JAKARTA - Mahkamah Konstitusi (MK) telah menuntaskan sidang gugatan Pasal 169 huruf q UU Pemilu terkait batas usia minimal calon presiden (capres) dan calon wakil presiden (cawapres) 40 tahun, pada Senin awal pekan kemarin.

Anggota Dewan Pembina Perkumpulan untuk Pemilu dan Demokrasi (Perludem), Titi Anggraini mengatakan, MK memang kontroversial dan menimbulkan banyak spekulasi. Kontroversi itu tidak hanya dipicu oleh hasil putusannya, tetapi juga dinamika internal di antara hakim.

"Jadi justru hakim-hakim lah yang justru membuat putusan ini menjadi kontroversial dan menciptakan spekulasi," kata Titi dalam keteranganya, Kamis 20 Oktober.

Dalam amar putusannya, Mahkamah menilai bahwa pejabat negara yang berpengalaman sebagai anggota DPR anggota DPD, anggota DPRD, gubernur, bupati dan wali kota layak untuk berpartisipasi dalam kontestasi capres maupun cawapres dalam pemilu meskipun berusia di bawah 40 tahun.

Secara substansi, kata Titi, sebenarnya putusan MK tersebut merupakan sebuah terobosan yang baik bagi praktik pemilu dan demokrasi Indonesia. Karena, putusan tersebut membuka keterlibatan orang muda yang lebih luas.

"Tapi yang menjadi masalah adalah putusan tersebut diputus secara sembrono dan sangat terbuka memperlihatkan inkonsistensi hakim," kata Titi.

Anehnya, kata dia, pendapat 1 hakim tersebut dalam hitungan hari sudah diadopsi oleh mayoritas hakim lain.

"Dalam hal ini bertambah menjadi 3 hakim, dengan tambahan 2 hakim lain mengecualikan bagi yang pernah menjadi kepala daerah," kata Titi.

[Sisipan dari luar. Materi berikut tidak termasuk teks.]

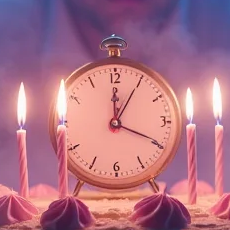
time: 12:05
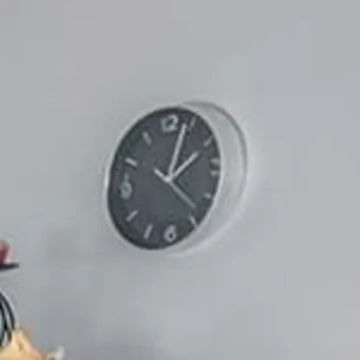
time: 2:03
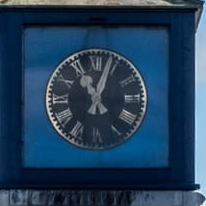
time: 11:03
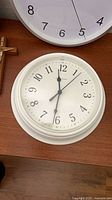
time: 11:31
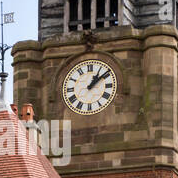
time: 1:08
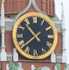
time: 10:37
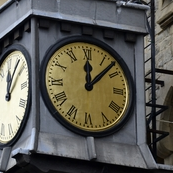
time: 12:07
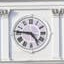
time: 4:46
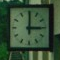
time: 3:00
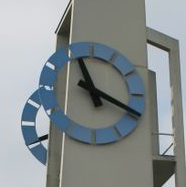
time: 11:19
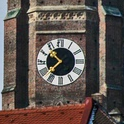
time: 10:37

Titi melihat, putusan hakim tersebut sarat akan muatan politis. Sebab, terjadi pergeseran pertimbangan hukum karena aspek politisasi yudisial atau politisasi atas putusan Mahkamah Kontitusi yang diakui sendiri oleh hakim. Lebih lanjut Titi mendorong dilakukan pemeriksaan secara etis yang serius para hakim Mahkamah untuk memulihkan kredibilitas MK.

Di sisi lain, Titi mendukung kepemimpinan anak muda. Namun, bukan dengan cara sembrono dan menerabas etika bernegara.

Di kesempatan yang sama, Ketua Badan Pengurus Nasional Perhimpunan Bantuan Hukum Indonesia (BPN PBHI) Julius Ibrani juga buka suara mengenai putusan MK tersebut dimana dapat dilihat kebrutalan sebuah oligarki. Menurutnya, rezim oligarki melegitimasi kebrutalannya melalui MK.

"Itu despotik namanya, dan itu hanya oleh satu kekuasaan politik yang namanya eksekutif," pungkasnya.

Kesimpulan yang dirumuskan di akhir acara adalah, meski memang keputusan MK sudah final, sebenarnya masih ada penjaga gawang, yaitu partai politik (parpol). Parpol bisa saja menganggap putusan MK bermasalah. Terlepas, putusan MK tersebut sah secara hukum dan harus dihormati.

Para pakar melihat ada risiko bagi partai politik sebagai salah satu gatekeeper mengandalkan putusan MK ini sebagai dasar memajukan Gibran Rakabuming ke bursa Pilpres, karena dari prosesnya putusan tersebut tidak aklamasi, ambigu, tidak ada legal standing, dan mengandung benturan kepentingan yang akut.

Para pakar hukum juga senada dalam menilai putusan tersebut dapat merongrong nilai demokrasi melalui otoriterisme Mahkamah Konstitusi yang seharusnya menjaga konstitusi guna tegaknya prinsip konstitusional hukum.